Wednesday, March 30, 2005

What's the world coming too!!

Yesterday I wrote a piece about Good Debt and Bad Debt
Today, I'm going to relate an experience of my 20 year old son who is working his way through becoming financially responsible.
He is employed on a salary of just over $40,000.
He has a student loan of just over $17,000 and for some time has wanted a credit card.
He applied to one of Australia's major banks and declared in the application that he already had a loan of $17,000. I suspected this would go against him and they would give him a small limit such as I had received with my first credit card. I thought he would receive an offer for between $500 and $1,000. He rang me this morning to say the bank had approved a credit card for him and the limit was $10,000. This means that right now he has been granted credit for over half of his salary. BUT this credit can be used on consumer spending or spending where there is NO capital to back it up.
From the banks point of view he could become a captive customer, paying a set amount of interest every month, which is good for them but not necessarily good for my son.
Why is it that banks can hand out this sort of credit without ensuring that the customer has the education and knowledge to make sure they don't get into trouble?

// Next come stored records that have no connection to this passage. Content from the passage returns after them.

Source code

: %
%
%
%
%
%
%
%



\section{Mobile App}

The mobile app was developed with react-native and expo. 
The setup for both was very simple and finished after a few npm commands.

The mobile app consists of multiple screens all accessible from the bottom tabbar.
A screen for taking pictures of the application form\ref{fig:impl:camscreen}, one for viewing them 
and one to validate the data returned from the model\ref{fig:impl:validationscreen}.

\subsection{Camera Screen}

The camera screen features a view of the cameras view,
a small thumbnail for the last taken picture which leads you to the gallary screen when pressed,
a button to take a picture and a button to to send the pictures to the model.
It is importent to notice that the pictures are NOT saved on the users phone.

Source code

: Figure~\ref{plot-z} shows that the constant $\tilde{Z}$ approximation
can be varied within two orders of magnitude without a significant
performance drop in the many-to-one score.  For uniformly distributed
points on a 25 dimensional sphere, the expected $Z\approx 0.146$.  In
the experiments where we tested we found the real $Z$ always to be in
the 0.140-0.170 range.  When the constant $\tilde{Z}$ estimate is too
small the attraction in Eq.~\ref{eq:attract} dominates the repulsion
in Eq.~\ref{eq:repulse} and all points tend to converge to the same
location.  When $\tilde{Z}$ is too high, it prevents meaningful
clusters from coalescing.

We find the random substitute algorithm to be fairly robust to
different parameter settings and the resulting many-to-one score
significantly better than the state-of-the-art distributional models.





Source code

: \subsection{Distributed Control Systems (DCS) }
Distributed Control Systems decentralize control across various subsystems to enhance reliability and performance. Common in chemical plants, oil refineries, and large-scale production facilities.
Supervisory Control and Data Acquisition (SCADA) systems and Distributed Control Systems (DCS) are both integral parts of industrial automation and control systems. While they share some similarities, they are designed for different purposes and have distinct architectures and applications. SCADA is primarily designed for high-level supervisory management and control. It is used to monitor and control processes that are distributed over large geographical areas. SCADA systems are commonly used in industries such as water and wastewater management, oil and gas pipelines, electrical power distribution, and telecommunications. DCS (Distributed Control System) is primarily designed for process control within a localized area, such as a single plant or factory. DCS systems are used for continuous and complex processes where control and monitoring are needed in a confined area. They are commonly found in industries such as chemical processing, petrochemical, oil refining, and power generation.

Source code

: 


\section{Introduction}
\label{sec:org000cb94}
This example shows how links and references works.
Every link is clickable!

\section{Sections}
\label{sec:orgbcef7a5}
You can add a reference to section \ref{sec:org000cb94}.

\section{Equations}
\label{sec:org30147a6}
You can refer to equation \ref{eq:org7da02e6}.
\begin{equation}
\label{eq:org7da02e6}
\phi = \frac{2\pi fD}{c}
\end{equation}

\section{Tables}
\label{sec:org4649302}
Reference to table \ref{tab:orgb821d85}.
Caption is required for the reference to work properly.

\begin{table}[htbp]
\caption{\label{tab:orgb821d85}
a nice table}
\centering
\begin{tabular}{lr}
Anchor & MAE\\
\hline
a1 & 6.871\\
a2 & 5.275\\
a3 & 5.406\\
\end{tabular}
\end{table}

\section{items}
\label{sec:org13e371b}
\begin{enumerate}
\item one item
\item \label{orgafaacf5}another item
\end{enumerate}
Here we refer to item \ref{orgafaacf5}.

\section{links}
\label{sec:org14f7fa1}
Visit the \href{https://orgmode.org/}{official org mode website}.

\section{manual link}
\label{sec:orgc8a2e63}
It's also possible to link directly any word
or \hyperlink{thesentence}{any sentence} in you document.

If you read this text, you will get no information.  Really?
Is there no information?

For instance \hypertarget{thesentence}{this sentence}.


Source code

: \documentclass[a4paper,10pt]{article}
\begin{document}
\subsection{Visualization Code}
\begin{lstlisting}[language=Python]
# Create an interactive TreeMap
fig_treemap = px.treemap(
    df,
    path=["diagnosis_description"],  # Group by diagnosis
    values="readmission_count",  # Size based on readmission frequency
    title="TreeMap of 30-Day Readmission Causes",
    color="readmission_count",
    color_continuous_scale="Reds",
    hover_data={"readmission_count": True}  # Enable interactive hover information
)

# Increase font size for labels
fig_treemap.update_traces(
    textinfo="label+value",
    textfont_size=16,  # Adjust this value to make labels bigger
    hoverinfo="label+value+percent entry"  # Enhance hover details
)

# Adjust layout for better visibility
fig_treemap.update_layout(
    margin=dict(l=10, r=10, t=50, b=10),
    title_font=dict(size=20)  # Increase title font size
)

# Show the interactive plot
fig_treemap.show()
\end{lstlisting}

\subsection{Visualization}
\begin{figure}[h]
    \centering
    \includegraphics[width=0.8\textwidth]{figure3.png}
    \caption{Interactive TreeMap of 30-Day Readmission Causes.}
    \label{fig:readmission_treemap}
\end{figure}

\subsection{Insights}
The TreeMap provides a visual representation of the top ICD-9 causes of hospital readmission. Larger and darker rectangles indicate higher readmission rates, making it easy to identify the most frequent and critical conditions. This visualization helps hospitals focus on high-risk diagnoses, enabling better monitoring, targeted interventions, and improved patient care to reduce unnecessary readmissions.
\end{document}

It's like handing a set of matches and a pack of little lucifer fire starters to a child and telling them to light a fire in the middle of a forest so they don't freeze to death in the middle of the night. Whilst this is an admirable objective, it can run the risk of starting a bush fire which not only destroys the child but also affects a whole lot of people around them.
We need to educate our children as fast as we can because the opportunities to get 'burnt' with debt are all over the place and will continue to be offered to them.